# [Exercise]
Each line of the records below that holds "really" should be returned.

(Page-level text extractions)
■ ■ ■ ■ ■ ■ ■
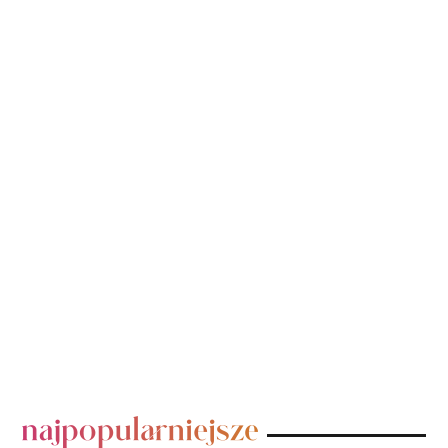
POPULARNE POSTY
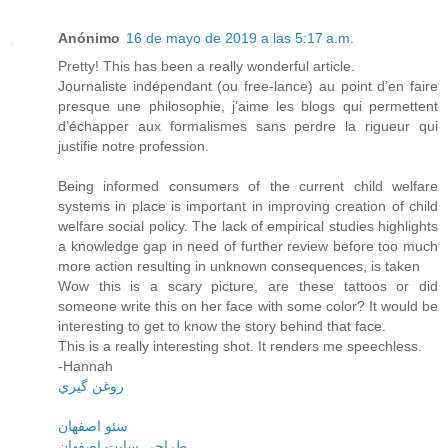
Anónimo
16 de mayo de 2019 a las 5:17 a.m.
Pretty! This has been a really wonderful article.
Journaliste indépendant (ou free-lance) au point d’en faire
presque une philosophie, j’aime les blogs qui permettent
d’échapper aux formalismes sans perdre la rigueur qui
justifie notre profession.
Being informed consumers of the current child welfare
systems in place is important in improving creation of child
welfare social policy. The lack of empirical studies highlights
a knowledge gap in need of further review before too much
more action resulting in unknown consequences, is taken
Wow this is a scary picture, are these tattoos or did
someone write this on her face with some color? It would be
interesting to get to know the story behind that face.
This is a really interesting shot. It renders me speechless.
-Hannah
روغن گيري
سئو اصفهان
طراحي سايت اصفهان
■ ■ ■ ■ ■ ■ ■
# [Solution]
Pretty! This has been a really wonderful article.
This is a really interesting shot. It renders me speechless.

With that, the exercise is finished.